Malgré les progrès enregistrés sur le plan de la croissance économique, l’Afrique continue de présenter le paradoxe d’une pauvreté massive dans un continent riche de ressources humaines et naturelles. Plusieurs raisons d’ordre économique, politique, social, culturel, environnemental et technologique sont évoquées pour expliquer ce paradoxe. Force est de constater que la plupart des économies africaines restent dépendantes d’un nombre limité de produits à faible valeur ajoutée, qu’elles sont largement tributaires de l’aide extérieure pour ce qui est du financement du développement, et que les échanges intra-africains sont faibles en dépit de la volonté affichée de promouvoir l’intégration régionale des économies et des marchés.
Par ailleurs, essor économique, rayonnement intellectuel et innovations techniques ou socio-organisationnelles vont de pair et se renforcent mutuellement.
L’immatériel représenté par le software, les processus socio-organisationnels et, de façon générale, la science et la technologie, jouent un rôle prépondérant par rapport aux matières premières : le savoir est devenu la plus importante des matières premières et l’accès et le partage des connaissances constituent un enjeu important. La science et la technologie jouent un rôle capital.
Les défis multidimensionnels liés au changement climatique sont également à prendre en considération tout comme la biodiversité et les questions environnementales dans le contexte des économies vertes et bleues.
Les industries culturelles qui contribuent aussi de manière de plus en plus significative au développement des économies africaines méritent d’être valorisées et placées au rang des secteurs économiques les plus dynamiques.
Pour ce faire, il est important de les rendre visibles et d’affirmer à travers des données factuelles leur contribution à la croissance économique.

Action de l'UNESCO

L’UNESCO accompagnera les États africains, l’Union africaine et les communautés régionales dans la mise en œuvre des politiques et programmes favorisant l’intégration aux niveaux régional et continental. Il s’agira, en l’occurrence, des programmes qui renforcent la cohésion intercommunautaire par-delà les frontières nationales à travers l’éducation et la culture, favorisent la gestion pacifique des ressources transfrontalières et le partage des savoirs, et de ceux qui promeuvent la coopération intellectuelle entre les États.

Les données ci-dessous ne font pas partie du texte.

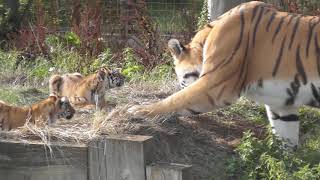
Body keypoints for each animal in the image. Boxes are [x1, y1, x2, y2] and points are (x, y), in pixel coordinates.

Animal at [129, 1, 320, 148]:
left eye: (183, 78)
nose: (181, 84)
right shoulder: (282, 105)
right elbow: (285, 145)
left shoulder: (215, 84)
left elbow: (175, 99)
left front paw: (139, 110)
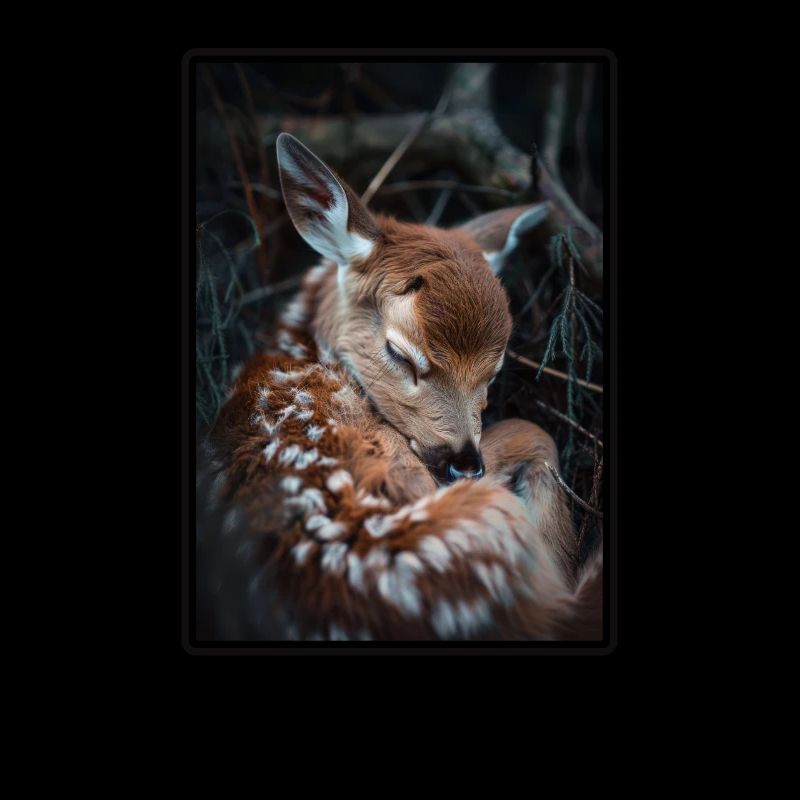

Accroître la part de l’Afrique dans la production scientifique mondiale est un défi majeur si le continent veut être un participant actif au marché mondial. Il est aujourd’hui impératif pour les pays africains de promouvoir la production et la reconnaissance des connaissances et savoirs par les Africains ainsi que la valorisation des savoirs et systèmes de connaissance endogènes liant culture et développement. L’UNESCO peut contribuer de manière significative à améliorer la collecte et l’analyse des données statistiques en la matière.